Please reproduce the lines of the records below from the one holding "Table 1 Summary" through the one holding "Table 1. Overall", inclusive, skipping all pictures.

[Data to use — start]

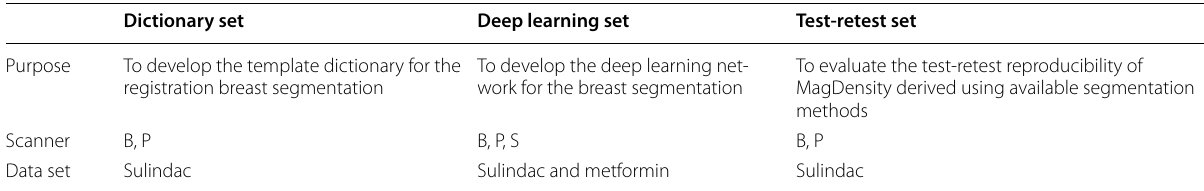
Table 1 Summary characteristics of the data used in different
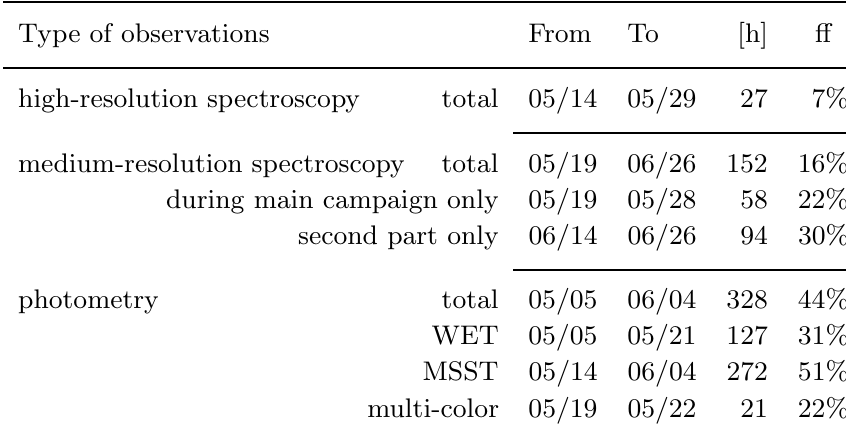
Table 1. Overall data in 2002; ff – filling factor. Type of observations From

[Data to use — finish]
[Data to use — start]

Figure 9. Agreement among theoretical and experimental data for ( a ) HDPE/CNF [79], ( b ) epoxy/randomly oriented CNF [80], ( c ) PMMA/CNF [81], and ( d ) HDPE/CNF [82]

[Data to use — finish]

__Written answer__:
Table 1 Summary characteristics of the data used in different
Table 1. Overall data in 2002; ff – filling factor. Type of observations From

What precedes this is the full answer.